No plano normativo infraconstitucional, as reformas do Código de Processo Civil vão surgir com a adoção das tutelas cautelares, antecipações de tutelas, as tutelas de urgência. As mudanças ressoam também no recurso de agravo de instrumento. Tudo isso levou e possibilitou à sociedade, o livre acesso ao Poder Judiciário, por meio do ajuizamento de demandas tendentes a tutelar os direitos fundamentais do cidadão.[28] Esta realidade no direito positivo nacional foi trazida pelas seguintes legislações:

a) Lei nº 4.717, de 29 de junho de 1.965, (Lei de Ação Popular), inicialmente usada para impor veto às ações do poder executivo e de seus agentes, tendentes a causar dano no exercício das atividades, mas foi durante muito tempo usada para proteger o meio ambiente, diante da ausência da legislação específica no campo processual;[29]

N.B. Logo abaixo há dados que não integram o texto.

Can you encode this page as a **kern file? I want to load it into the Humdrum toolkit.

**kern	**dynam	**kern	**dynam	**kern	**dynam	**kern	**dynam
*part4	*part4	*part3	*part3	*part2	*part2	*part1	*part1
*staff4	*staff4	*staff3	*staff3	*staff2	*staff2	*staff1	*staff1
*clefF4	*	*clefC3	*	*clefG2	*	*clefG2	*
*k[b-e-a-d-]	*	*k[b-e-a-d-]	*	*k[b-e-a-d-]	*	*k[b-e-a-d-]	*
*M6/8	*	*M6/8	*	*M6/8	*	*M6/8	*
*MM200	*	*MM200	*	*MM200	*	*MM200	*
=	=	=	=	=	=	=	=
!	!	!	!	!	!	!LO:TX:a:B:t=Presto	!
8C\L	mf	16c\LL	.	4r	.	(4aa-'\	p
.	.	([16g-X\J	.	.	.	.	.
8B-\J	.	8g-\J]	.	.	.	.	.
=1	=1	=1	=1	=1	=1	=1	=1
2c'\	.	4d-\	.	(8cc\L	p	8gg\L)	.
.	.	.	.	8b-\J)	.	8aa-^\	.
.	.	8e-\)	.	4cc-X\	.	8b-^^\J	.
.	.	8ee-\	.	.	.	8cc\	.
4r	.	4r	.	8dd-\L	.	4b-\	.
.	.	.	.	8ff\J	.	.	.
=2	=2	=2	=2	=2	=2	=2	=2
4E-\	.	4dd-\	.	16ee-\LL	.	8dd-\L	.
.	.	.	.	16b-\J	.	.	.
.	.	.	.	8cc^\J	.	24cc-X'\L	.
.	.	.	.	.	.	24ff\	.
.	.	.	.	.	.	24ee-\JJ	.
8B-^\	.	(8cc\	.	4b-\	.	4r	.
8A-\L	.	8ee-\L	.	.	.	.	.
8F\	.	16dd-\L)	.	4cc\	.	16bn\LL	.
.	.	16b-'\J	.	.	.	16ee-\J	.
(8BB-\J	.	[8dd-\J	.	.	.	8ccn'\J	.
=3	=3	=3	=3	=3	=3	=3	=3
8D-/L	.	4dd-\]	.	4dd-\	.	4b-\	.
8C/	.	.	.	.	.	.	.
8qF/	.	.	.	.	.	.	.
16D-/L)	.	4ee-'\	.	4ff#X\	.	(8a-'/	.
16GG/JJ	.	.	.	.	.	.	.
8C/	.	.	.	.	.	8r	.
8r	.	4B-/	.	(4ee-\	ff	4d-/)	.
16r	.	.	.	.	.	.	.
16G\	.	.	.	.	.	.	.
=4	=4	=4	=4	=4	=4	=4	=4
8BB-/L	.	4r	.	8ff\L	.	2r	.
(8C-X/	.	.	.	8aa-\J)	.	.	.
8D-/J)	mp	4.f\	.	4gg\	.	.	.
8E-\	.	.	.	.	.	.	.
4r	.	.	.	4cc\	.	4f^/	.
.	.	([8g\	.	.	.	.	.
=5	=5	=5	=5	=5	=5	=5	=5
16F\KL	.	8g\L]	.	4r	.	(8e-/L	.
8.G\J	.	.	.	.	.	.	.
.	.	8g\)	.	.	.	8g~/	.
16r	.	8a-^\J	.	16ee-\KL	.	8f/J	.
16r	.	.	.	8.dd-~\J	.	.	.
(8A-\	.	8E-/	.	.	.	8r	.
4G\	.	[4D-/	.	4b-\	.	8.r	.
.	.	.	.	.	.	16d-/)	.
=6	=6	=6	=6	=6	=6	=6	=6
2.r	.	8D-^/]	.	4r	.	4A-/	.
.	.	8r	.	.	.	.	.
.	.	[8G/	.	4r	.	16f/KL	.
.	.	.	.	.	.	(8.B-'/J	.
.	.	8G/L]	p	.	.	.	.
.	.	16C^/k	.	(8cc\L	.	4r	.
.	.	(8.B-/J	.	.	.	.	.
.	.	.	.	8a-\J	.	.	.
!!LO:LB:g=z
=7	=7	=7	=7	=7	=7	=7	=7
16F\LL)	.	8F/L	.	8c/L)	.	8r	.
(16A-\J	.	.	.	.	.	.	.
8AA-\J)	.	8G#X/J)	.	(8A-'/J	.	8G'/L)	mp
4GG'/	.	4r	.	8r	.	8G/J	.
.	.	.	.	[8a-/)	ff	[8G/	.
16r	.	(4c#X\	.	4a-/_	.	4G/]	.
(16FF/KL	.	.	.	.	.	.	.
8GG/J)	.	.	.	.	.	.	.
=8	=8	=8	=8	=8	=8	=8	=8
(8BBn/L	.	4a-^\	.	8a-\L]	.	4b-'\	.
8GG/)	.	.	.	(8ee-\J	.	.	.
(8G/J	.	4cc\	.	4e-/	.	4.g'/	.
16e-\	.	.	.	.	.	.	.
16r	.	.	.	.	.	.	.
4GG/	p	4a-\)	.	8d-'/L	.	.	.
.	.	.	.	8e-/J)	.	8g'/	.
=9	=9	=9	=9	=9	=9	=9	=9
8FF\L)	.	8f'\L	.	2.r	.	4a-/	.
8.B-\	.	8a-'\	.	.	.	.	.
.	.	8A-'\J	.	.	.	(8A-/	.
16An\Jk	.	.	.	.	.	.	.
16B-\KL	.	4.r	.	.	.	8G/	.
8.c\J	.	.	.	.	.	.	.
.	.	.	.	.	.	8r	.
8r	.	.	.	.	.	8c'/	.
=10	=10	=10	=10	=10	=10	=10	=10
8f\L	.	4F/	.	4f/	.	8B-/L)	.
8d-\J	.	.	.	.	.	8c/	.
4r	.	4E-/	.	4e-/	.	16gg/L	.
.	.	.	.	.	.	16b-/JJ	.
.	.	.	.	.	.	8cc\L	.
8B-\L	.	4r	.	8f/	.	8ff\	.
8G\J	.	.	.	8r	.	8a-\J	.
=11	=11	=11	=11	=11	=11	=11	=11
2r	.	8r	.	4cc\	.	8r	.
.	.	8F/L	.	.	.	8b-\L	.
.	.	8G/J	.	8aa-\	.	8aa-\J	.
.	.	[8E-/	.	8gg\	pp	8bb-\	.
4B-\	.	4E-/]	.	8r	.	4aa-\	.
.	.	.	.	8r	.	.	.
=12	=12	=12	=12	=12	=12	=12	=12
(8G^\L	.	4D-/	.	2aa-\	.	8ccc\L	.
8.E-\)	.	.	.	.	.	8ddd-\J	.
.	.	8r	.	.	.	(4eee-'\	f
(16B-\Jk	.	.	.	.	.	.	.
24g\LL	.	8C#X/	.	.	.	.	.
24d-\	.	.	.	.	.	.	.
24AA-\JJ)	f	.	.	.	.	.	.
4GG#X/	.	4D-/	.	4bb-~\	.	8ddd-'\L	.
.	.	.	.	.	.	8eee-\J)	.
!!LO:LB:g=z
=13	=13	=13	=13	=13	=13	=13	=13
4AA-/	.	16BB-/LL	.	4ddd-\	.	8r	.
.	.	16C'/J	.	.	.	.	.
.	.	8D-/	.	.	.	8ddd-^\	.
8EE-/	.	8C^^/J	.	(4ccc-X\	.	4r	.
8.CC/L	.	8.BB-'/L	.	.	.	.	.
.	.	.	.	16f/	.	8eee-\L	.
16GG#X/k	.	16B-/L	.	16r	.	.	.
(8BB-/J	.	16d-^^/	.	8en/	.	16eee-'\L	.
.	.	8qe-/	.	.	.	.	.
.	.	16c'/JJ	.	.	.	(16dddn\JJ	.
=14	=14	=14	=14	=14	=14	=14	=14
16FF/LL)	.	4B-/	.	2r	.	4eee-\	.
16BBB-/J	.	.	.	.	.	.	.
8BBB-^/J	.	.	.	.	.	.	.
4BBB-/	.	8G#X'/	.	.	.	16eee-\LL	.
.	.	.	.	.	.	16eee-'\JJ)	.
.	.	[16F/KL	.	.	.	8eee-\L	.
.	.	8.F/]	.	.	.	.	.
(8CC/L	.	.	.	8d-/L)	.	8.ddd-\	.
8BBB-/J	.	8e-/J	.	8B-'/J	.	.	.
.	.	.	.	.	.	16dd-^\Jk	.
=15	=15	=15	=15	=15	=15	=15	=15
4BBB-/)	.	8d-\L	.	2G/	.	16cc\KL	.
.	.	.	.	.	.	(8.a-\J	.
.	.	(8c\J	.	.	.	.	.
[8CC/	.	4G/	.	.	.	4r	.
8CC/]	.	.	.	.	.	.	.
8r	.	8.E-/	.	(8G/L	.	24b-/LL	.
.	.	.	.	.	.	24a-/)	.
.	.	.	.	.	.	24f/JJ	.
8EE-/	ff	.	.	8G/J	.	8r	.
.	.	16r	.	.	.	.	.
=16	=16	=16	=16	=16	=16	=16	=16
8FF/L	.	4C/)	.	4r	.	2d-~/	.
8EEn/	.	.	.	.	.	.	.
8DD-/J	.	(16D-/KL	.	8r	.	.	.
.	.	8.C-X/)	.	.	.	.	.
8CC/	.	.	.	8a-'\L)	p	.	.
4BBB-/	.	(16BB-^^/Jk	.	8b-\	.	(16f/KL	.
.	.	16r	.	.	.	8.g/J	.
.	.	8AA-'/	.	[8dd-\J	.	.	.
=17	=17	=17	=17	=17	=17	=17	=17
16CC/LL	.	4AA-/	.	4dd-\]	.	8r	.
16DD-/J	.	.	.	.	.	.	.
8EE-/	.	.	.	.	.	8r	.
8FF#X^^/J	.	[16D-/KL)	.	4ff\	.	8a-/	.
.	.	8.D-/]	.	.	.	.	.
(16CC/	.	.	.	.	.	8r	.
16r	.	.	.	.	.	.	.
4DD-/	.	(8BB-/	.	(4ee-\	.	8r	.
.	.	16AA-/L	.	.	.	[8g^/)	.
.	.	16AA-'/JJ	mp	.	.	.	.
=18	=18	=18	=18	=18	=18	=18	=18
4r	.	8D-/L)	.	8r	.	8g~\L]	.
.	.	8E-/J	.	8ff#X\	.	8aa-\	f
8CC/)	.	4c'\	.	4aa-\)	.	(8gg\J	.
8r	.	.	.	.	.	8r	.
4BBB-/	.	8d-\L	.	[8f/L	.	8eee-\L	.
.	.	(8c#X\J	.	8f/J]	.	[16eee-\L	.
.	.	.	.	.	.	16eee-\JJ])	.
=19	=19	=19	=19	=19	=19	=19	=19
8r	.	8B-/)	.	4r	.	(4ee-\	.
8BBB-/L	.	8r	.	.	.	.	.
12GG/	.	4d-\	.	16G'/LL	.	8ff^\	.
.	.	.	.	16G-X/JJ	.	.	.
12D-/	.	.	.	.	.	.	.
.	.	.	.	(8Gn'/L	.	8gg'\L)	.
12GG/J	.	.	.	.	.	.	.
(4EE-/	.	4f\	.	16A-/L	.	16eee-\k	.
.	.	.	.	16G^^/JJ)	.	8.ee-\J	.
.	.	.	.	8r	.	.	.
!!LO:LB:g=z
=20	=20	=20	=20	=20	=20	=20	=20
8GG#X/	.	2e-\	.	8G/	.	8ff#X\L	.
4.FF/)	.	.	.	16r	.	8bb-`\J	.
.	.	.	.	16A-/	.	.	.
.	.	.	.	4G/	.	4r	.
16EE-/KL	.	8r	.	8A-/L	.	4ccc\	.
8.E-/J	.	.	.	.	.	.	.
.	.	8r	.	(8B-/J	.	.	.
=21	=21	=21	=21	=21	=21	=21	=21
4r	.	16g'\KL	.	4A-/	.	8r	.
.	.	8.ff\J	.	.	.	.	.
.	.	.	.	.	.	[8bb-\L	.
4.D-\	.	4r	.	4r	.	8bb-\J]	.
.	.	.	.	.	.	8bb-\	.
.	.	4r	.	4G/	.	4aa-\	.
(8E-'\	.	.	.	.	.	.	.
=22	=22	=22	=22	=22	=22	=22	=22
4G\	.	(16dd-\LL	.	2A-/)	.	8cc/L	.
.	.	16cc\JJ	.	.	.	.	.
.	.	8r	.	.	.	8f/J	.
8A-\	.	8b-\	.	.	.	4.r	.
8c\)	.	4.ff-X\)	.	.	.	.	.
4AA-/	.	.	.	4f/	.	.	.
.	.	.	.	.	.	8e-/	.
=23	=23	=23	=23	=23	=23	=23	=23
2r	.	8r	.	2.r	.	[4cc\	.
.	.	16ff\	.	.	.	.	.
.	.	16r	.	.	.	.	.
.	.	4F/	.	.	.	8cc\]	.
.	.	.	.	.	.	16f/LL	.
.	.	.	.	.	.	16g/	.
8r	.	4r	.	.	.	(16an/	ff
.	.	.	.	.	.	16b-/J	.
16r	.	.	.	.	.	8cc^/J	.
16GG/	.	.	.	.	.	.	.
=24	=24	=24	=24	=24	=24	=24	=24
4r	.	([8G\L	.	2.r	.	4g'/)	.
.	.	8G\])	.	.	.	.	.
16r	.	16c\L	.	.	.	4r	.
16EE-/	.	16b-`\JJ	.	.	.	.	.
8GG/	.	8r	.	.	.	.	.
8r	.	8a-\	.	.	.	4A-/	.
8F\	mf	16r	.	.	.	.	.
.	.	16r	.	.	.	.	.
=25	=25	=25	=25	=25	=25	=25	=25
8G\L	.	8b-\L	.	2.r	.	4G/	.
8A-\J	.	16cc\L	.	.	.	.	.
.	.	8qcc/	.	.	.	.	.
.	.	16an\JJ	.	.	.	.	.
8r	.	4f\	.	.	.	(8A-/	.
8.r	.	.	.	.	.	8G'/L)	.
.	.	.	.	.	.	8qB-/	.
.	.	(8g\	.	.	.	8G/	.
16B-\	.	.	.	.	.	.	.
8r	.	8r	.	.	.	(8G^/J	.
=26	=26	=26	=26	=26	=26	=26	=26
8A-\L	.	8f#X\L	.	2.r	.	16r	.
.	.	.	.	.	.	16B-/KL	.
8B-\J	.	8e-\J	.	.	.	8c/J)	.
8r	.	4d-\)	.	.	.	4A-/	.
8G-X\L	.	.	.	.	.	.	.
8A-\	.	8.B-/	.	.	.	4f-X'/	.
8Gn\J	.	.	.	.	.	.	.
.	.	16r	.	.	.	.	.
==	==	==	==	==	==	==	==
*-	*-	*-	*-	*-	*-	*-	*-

b) A Lei nº 6.938/81 (Política Nacional do Meio Ambiente), disciplina pela primeira vez no Brasil, de forma ampla a tutela material do meio ambiente.

c) Lei n­º 7.347 de 24 de julho de 1.985 (Lei de Ação Civil Pública);

d) Lei nº 7.853/89 (Estabelece a defesa de pessoas portadoras de deficiência);
e) Lei nº 7.913/89 (disciplina a responsabilidade civil por danos causados aos investidores de mercados imobiliários);
f) Lei nº 8.069/90 (Institui o Estatuto de Proteção a Criança e ao Adolescente);

g) Constituição Federal, art. 225 (Tutela Constitucional do Meio Ambiente);

h) Lei 8.078 de 11 de setembro de 1.990 (Código de Defesa do Consumidor).

Ambas as legislações instituíram e representam ao lado da Lei de Ação Civil Pública (Lei 7.347 de 24 de julho de 1987) um sistema de defesa do consumidor, um sistema de defesa processual civil da sociedade.

Além das legislações referidas, é fato corrente que o Código de Processo Civil de 1973 passou por várias reformas que procuraram criar novos instrumentos e regras procedimentais para dinamizar o processo civil, agilizar e tornar efetivo a prestação jurisdicional do Estado.

Há que se sublinhar que o advento dessas legislações não foi suficiente para amoldar as novas realidades jurídicas. Com efeito, foi preciso também que o aplicador da lei, o jurista e o intérprete fizessem um esforço também condizente com as mudanças operadas. Isso ocorreu a partir de uma interpretação diferenciada do processo civil moderno.

As várias mudanças operadas no Código de Processo Civis de 1973 e no Direito Material (Lei 6.938 - Política Nacional do Meio Ambiente); Lei 8.078 de 11 de setembro de 1.990 (Código de Defesa do Consumidor); (Lei 11.445/2007 - Marco Regulatório do Saneamento Básico e Ambiental), entre outras, se fizeram necessárias para adequar às realidades surgidas e fazer com que elas se incorporassem às denominadas tutelas jurisdicionais diferenciadas.[30]

A isso, colhemos das notas: [26, notas]"De tudo o que foi dito, é importante compreender esse fenômeno também a partir das lições de Kazuo Watanabe, que assevera: “O que aconteceu de mais importante, em razão dessas transformações revolucionárias do processo civil pátrio, foi a facilitação do acesso à Justiça por parte do conflitos individuais, de competência dos Juizados de Pequena Causas, além da abertura de acesso para os interesses difusos e coletivos stricto senso, que constituem o objeto do processo de interesse público”. O advento da Lei dos Juizados de Pequenas Causas (Lei nº 7.244, de 7 de novembro de 1984), anos mais tarde substituída pela Lei dos Juizados Especiais Civis e Criminais (Lei 9.099, de 29 de setembro de 1.995)  representou sem dúvida alguma, um grande potencial de acesso à justiça. Todavia, não raras às vezes, nos deparamos com processos também que demoram sobremaneiramente para se obter à plena satisfação do direito reclamado com a entrega do bem da vida."

Essa questão dos Juizados Especiais faz-se importante porque se há um direito assegurado pelo Estado, esse direito deve ter amparo processual para o respectivo exercício.